Stored entries
[BEGIN]

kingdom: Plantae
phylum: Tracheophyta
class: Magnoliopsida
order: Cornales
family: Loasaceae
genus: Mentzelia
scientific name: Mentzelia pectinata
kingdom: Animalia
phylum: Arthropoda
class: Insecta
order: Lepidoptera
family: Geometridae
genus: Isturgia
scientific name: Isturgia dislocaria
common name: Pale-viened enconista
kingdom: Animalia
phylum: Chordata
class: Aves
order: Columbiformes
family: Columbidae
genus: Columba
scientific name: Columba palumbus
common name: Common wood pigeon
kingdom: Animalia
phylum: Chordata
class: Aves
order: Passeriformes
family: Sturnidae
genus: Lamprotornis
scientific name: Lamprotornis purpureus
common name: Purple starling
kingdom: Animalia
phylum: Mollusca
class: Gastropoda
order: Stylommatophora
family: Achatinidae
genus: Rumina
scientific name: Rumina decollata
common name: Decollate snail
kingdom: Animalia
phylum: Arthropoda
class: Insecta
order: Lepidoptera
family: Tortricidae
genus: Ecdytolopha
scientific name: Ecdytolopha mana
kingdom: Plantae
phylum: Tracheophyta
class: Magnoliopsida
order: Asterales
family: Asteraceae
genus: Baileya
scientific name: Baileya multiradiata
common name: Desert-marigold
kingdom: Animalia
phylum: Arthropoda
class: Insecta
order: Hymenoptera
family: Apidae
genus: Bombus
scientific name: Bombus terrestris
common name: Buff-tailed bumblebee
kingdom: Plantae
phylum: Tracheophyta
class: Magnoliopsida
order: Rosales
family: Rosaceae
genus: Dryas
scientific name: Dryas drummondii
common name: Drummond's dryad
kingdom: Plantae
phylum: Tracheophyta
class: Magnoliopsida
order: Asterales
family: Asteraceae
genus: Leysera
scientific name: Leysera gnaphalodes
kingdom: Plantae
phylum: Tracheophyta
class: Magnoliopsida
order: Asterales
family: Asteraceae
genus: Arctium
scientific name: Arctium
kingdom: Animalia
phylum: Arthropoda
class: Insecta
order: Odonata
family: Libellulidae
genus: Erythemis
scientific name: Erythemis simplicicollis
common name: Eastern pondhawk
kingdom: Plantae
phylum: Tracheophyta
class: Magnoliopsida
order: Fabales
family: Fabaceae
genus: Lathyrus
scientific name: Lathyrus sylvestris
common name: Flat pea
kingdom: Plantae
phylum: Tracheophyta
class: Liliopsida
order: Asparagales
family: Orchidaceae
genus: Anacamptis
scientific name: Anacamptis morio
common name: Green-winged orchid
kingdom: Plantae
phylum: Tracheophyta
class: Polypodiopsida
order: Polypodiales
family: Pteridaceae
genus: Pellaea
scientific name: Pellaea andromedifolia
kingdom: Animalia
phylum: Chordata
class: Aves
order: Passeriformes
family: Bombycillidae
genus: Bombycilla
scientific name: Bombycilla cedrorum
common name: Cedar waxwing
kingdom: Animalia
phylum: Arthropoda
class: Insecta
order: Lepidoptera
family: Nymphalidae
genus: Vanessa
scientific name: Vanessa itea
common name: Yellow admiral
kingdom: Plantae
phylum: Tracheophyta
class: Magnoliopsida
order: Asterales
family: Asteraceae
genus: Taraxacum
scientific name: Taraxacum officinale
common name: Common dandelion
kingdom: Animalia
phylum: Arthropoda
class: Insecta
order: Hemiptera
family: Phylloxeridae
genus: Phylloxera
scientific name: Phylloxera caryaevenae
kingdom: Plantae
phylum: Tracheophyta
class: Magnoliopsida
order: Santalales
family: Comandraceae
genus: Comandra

[END]

◆ **What you will do**
Copy every row above line for line, changing nothing.

◆ **Reply to the exercise**
kingdom: Plantae
phylum: Tracheophyta
class: Magnoliopsida
order: Cornales
family: Loasaceae
genus: Mentzelia
scientific name: Mentzelia pectinata
kingdom: Animalia
phylum: Arthropoda
class: Insecta
order: Lepidoptera
family: Geometridae
genus: Isturgia
scientific name: Isturgia dislocaria
common name: Pale-viened enconista
kingdom: Animalia
phylum: Chordata
class: Aves
order: Columbiformes
family: Columbidae
genus: Columba
scientific name: Columba palumbus
common name: Common wood pigeon
kingdom: Animalia
phylum: Chordata
class: Aves
order: Passeriformes
family: Sturnidae
genus: Lamprotornis
scientific name: Lamprotornis purpureus
common name: Purple starling
kingdom: Animalia
phylum: Mollusca
class: Gastropoda
order: Stylommatophora
family: Achatinidae
genus: Rumina
scientific name: Rumina decollata
common name: Decollate snail
kingdom: Animalia
phylum: Arthropoda
class: Insecta
order: Lepidoptera
family: Tortricidae
genus: Ecdytolopha
scientific name: Ecdytolopha mana
kingdom: Plantae
phylum: Tracheophyta
class: Magnoliopsida
order: Asterales
family: Asteraceae
genus: Baileya
scientific name: Baileya multiradiata
common name: Desert-marigold
kingdom: Animalia
phylum: Arthropoda
class: Insecta
order: Hymenoptera
family: Apidae
genus: Bombus
scientific name: Bombus terrestris
common name: Buff-tailed bumblebee
kingdom: Plantae
phylum: Tracheophyta
class: Magnoliopsida
order: Rosales
family: Rosaceae
genus: Dryas
scientific name: Dryas drummondii
common name: Drummond's dryad
kingdom: Plantae
phylum: Tracheophyta
class: Magnoliopsida
order: Asterales
family: Asteraceae
genus: Leysera
scientific name: Leysera gnaphalodes
kingdom: Plantae
phylum: Tracheophyta
class: Magnoliopsida
order: Asterales
family: Asteraceae
genus: Arctium
scientific name: Arctium
kingdom: Animalia
phylum: Arthropoda
class: Insecta
order: Odonata
family: Libellulidae
genus: Erythemis
scientific name: Erythemis simplicicollis
common name: Eastern pondhawk
kingdom: Plantae
phylum: Tracheophyta
class: Magnoliopsida
order: Fabales
family: Fabaceae
genus: Lathyrus
scientific name: Lathyrus sylvestris
common name: Flat pea
kingdom: Plantae
phylum: Tracheophyta
class: Liliopsida
order: Asparagales
family: Orchidaceae
genus: Anacamptis
scientific name: Anacamptis morio
common name: Green-winged orchid
kingdom: Plantae
phylum: Tracheophyta
class: Polypodiopsida
order: Polypodiales
family: Pteridaceae
genus: Pellaea
scientific name: Pellaea andromedifolia
kingdom: Animalia
phylum: Chordata
class: Aves
order: Passeriformes
family: Bombycillidae
genus: Bombycilla
scientific name: Bombycilla cedrorum
common name: Cedar waxwing
kingdom: Animalia
phylum: Arthropoda
class: Insecta
order: Lepidoptera
family: Nymphalidae
genus: Vanessa
scientific name: Vanessa itea
common name: Yellow admiral
kingdom: Plantae
phylum: Tracheophyta
class: Magnoliopsida
order: Asterales
family: Asteraceae
genus: Taraxacum
scientific name: Taraxacum officinale
common name: Common dandelion
kingdom: Animalia
phylum: Arthropoda
class: Insecta
order: Hemiptera
family: Phylloxeridae
genus: Phylloxera
scientific name: Phylloxera caryaevenae
kingdom: Plantae
phylum: Tracheophyta
class: Magnoliopsida
order: Santalales
family: Comandraceae
genus: Comandra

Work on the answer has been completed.